On this page, project managers can configure tests settings and corresponding parameters, create and edit test cases, start and stop model testing, review test logs, and review, download, or delete test results.
Note: The functionality available on the Test page is exclusively available to users with project manager roles.
Test - setup and configuration**
Navigating to the “Test” page under a specific project, allows the user to specify what tests will be used to assess the quality of the project’s model.
There are two mandatory sections that need to be filled:
1. Select Model: Select the NER model pretrained/trained that is used to predict annotations for the tasks/documents in the current project. The user can choose a NER model from the dropdown. All available models configured within the project are listed in this dropdown menu for selection.
2. Select Test Suite: The test suite comprises a collection of tests designed to evaluate your trained model in various scenarios.
The user can choose an existing test suite from the dropdown menu or create a new one by clicking on “+ Create New Test Suite” within the dropdown menu.
Note: The option to create a new test suite is available only to supervisor and admin users with the manager role.

TASK 1 ▸
In the passage about the Test page, swap "dropdown menu" for "drop-down list" and write out the part that begins at the words "There are two" and stops after "the manager role.".

(Collected data)
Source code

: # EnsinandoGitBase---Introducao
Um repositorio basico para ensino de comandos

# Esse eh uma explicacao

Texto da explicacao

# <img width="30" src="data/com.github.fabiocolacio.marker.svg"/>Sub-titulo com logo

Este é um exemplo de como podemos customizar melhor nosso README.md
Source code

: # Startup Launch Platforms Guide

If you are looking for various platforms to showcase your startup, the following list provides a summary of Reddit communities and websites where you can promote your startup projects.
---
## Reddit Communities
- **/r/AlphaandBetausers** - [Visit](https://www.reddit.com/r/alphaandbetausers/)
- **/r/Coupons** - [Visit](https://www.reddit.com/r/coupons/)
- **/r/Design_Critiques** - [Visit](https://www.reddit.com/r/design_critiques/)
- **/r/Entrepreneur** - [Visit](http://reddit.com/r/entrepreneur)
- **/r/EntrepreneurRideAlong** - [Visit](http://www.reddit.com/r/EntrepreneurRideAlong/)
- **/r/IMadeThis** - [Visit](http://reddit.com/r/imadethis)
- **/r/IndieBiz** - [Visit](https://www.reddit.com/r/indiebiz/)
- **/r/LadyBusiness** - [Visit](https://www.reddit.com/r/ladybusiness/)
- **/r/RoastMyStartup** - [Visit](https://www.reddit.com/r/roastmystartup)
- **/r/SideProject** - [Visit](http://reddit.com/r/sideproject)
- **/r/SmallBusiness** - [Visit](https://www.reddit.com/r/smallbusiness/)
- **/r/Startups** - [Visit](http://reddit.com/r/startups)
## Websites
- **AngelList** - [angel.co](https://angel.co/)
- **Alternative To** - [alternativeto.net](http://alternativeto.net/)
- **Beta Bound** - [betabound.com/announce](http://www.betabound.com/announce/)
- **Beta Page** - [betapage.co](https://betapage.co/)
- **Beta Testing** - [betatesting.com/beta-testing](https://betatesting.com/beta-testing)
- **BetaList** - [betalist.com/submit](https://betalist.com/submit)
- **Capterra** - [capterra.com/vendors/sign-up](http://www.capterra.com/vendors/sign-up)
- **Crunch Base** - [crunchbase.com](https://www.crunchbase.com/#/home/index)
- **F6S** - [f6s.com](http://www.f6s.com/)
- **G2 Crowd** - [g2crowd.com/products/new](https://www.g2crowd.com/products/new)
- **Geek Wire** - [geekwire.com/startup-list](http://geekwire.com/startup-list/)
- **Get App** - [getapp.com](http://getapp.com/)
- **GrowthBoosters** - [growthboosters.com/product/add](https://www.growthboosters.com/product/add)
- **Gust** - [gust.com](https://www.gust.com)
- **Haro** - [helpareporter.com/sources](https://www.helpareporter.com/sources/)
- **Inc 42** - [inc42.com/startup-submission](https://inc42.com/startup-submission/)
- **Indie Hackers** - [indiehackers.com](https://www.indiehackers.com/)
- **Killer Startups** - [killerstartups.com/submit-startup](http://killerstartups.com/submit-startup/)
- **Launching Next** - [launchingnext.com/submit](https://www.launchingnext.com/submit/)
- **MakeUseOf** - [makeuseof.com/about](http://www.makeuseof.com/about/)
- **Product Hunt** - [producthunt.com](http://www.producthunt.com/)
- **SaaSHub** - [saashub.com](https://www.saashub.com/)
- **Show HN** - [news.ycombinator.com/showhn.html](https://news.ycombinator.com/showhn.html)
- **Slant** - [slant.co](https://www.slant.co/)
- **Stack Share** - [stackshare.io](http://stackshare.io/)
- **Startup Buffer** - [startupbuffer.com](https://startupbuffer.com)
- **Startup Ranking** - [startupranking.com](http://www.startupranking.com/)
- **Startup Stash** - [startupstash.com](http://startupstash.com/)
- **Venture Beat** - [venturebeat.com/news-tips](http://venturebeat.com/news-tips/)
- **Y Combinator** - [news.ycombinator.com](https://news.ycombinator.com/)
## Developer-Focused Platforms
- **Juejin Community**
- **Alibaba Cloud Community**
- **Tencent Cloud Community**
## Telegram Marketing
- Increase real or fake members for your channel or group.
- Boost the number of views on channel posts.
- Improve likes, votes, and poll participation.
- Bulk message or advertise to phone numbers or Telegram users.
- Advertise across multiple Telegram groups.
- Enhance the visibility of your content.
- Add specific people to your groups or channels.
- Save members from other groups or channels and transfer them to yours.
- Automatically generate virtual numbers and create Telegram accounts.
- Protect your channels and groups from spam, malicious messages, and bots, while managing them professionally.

* * *

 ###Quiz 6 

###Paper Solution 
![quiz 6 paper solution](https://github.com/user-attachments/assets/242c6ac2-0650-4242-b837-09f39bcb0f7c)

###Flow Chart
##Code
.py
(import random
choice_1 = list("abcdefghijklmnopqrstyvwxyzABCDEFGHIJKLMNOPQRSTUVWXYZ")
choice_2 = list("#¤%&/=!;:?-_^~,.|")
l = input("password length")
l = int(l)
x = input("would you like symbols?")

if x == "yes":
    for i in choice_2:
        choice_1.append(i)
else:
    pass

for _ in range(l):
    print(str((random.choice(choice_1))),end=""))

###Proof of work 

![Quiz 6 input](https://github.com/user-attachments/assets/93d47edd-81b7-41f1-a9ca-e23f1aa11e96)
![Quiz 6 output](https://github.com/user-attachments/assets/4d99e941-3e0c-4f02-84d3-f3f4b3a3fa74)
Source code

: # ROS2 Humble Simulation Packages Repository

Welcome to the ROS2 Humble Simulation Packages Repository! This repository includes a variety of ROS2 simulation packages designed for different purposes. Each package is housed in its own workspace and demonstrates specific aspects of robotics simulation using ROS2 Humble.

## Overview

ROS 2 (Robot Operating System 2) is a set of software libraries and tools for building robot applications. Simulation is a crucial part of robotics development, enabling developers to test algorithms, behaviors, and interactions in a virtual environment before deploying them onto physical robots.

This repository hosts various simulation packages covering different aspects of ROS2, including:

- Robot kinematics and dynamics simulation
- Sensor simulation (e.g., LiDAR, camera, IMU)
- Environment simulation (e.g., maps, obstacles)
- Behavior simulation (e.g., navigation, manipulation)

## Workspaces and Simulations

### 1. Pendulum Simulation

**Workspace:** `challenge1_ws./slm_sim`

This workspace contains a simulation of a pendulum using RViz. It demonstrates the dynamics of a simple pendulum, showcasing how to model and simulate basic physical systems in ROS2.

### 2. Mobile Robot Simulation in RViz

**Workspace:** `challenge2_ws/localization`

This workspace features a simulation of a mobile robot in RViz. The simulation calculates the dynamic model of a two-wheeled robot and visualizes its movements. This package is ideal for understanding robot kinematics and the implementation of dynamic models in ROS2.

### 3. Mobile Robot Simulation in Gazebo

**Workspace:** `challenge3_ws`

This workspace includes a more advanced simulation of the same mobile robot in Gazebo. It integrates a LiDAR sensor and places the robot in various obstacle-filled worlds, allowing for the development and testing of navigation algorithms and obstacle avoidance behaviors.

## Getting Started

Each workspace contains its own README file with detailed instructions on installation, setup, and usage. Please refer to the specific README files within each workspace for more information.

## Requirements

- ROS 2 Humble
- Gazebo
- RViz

TASK 2 ▸
From the records, copy the lines that begin at the line containing "# ROS2 Humble Simulation Packages Repository" and stop after the line containing "## Overview", with both of those lines included.

WRITTEN REPLY 1 ▸
There are two mandatory sections that need to be filled:
1. Select Model: Select the NER model pretrained/trained that is used to predict annotations for the tasks/documents in the current project. The user can choose a NER model from the dropdown. All available models configured within the project are listed in this drop-down list for selection.
2. Select Test Suite: The test suite comprises a collection of tests designed to evaluate your trained model in various scenarios.
The user can choose an existing test suite from the drop-down list or create a new one by clicking on “+ Create New Test Suite” within the drop-down list.
Note: The option to create a new test suite is available only to supervisor and admin users with the manager role.

WRITTEN REPLY 2 ▸
: # ROS2 Humble Simulation Packages Repository

Welcome to the ROS2 Humble Simulation Packages Repository! This repository includes a variety of ROS2 simulation packages designed for different purposes. Each package is housed in its own workspace and demonstrates specific aspects of robotics simulation using ROS2 Humble.

## Overview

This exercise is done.